• WHAT YOU HAVE TO DO:
Could you copy out, word for word, the passage on neutrophil elastase, PPARγ and IL-8 production?

• SELECTED TEXT:
============

As neither the TLR4 pathway nor the IκB/NF-κB pathway was involved in the NE-mediated augmentation of LPS-induced IL-8 production, as well as the fact that the increased IL-8 production was due to de novo protein synthesis, we next hypothesized that NE might affect the transcription of IL-8 within the nucleus. Because transcription of IL-8 in the nucleus could be modulated by PPARγ in human lung epithelial cells16, the effects of PPARγ were examined. PPARγ is a ligand-activated transcription factor that belongs to the nuclear hormone receptor family. Following translocation into the nucleus, PPARγ interferes with NF-κB and activator protein 1 (AP-1), inhibiting the transcription of proinflammatory cytokines, including IL-825. NE induced the proteolytic degradation of PPARγ. Moreover, the NE-mediated augmentation of LPS-induced IL-8 production was reversed by treatment with either the PPARγ agonist rosiglitazone or overexpression of PPARγ. Taken together, these findings indicate that PPARγ downregulation is responsible for the NE-mediated augmentation of LPS-induced IL-8 production. In accordance with these findings, PPARγ agonists have been shown to attenuate proinflammatory gene expression in the lungs of mice26. In addition, PPARγ agonists also ameliorate elastase-induced emphysema in mice27. Based on these findings, the PPARγ agonist has been recently spotlighted as a new candidate for COPD treatment28.

============

• DATA BELOW:
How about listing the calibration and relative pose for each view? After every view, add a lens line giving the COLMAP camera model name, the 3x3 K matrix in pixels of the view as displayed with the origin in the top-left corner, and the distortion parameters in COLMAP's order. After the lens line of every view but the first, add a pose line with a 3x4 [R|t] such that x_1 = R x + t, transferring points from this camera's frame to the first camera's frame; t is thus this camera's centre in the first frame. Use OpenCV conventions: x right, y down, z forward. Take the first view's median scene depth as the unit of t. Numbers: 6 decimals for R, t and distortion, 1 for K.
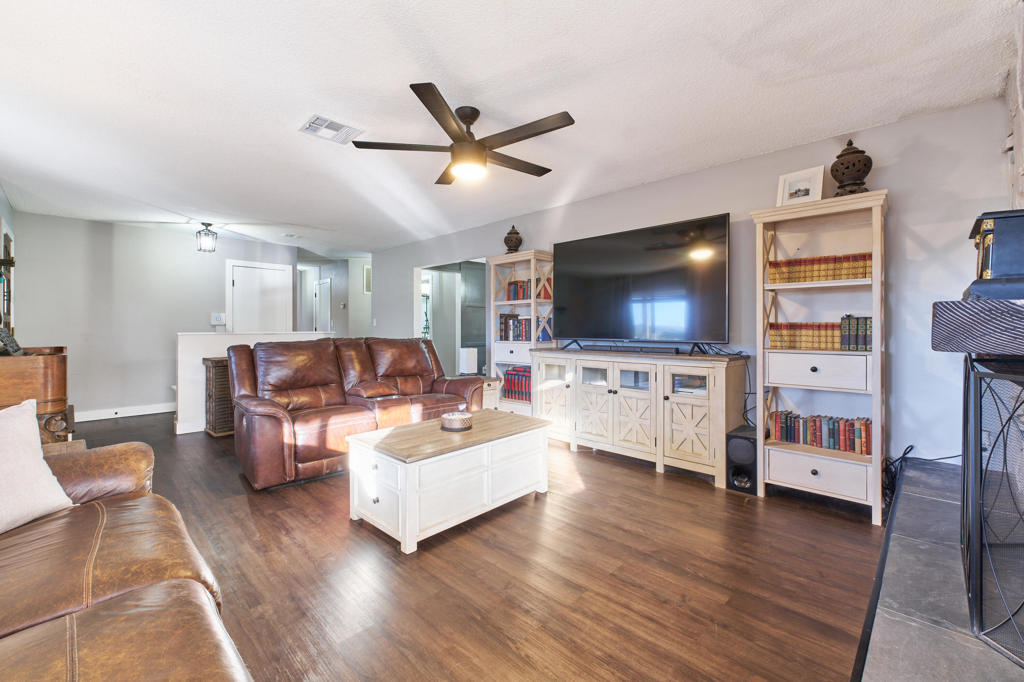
lens RADIAL K [[434.0, 0, 514.6], [0, 434.0, 325.8], [0, 0, 1]] dist [-0.000093, 0.000069]
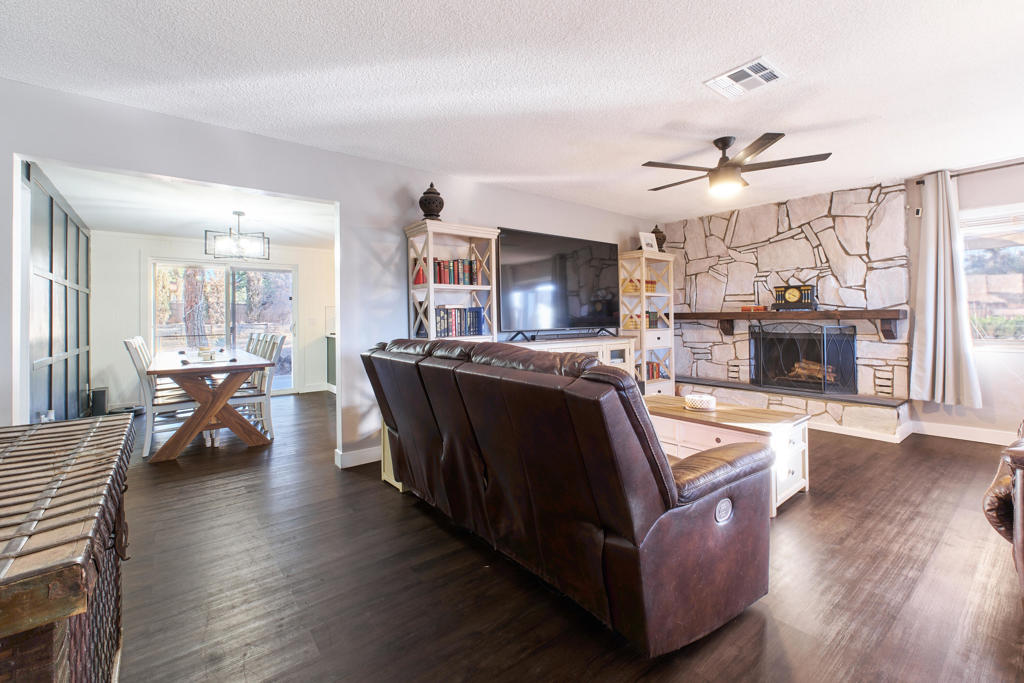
lens RADIAL K [[440.9, 0, 506.1], [0, 440.9, 314.2], [0, 0, 1]] dist [-0.001023, -0.000221]
pose [[0.141909, 0.012408, 0.989802, -0.852762], [0.009062, 0.999863, -0.013833, 0.007617], [-0.989838, 0.010933, 0.141777, 0.877921]]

============

• REPLY TO THE EXERCISE:
As neither the TLR4 pathway nor the IκB/NF-κB pathway was involved in the NE-mediated augmentation of LPS-induced IL-8 production, as well as the fact that the increased IL-8 production was due to de novo protein synthesis, we next hypothesized that NE might affect the transcription of IL-8 within the nucleus. Because transcription of IL-8 in the nucleus could be modulated by PPARγ in human lung epithelial cells16, the effects of PPARγ were examined. PPARγ is a ligand-activated transcription factor that belongs to the nuclear hormone receptor family. Following translocation into the nucleus, PPARγ interferes with NF-κB and activator protein 1 (AP-1), inhibiting the transcription of proinflammatory cytokines, including IL-825. NE induced the proteolytic degradation of PPARγ. Moreover, the NE-mediated augmentation of LPS-induced IL-8 production was reversed by treatment with either the PPARγ agonist rosiglitazone or overexpression of PPARγ. Taken together, these findings indicate that PPARγ downregulation is responsible for the NE-mediated augmentation of LPS-induced IL-8 production. In accordance with these findings, PPARγ agonists have been shown to attenuate proinflammatory gene expression in the lungs of mice26. In addition, PPARγ agonists also ameliorate elastase-induced emphysema in mice27. Based on these findings, the PPARγ agonist has been recently spotlighted as a new candidate for COPD treatment28.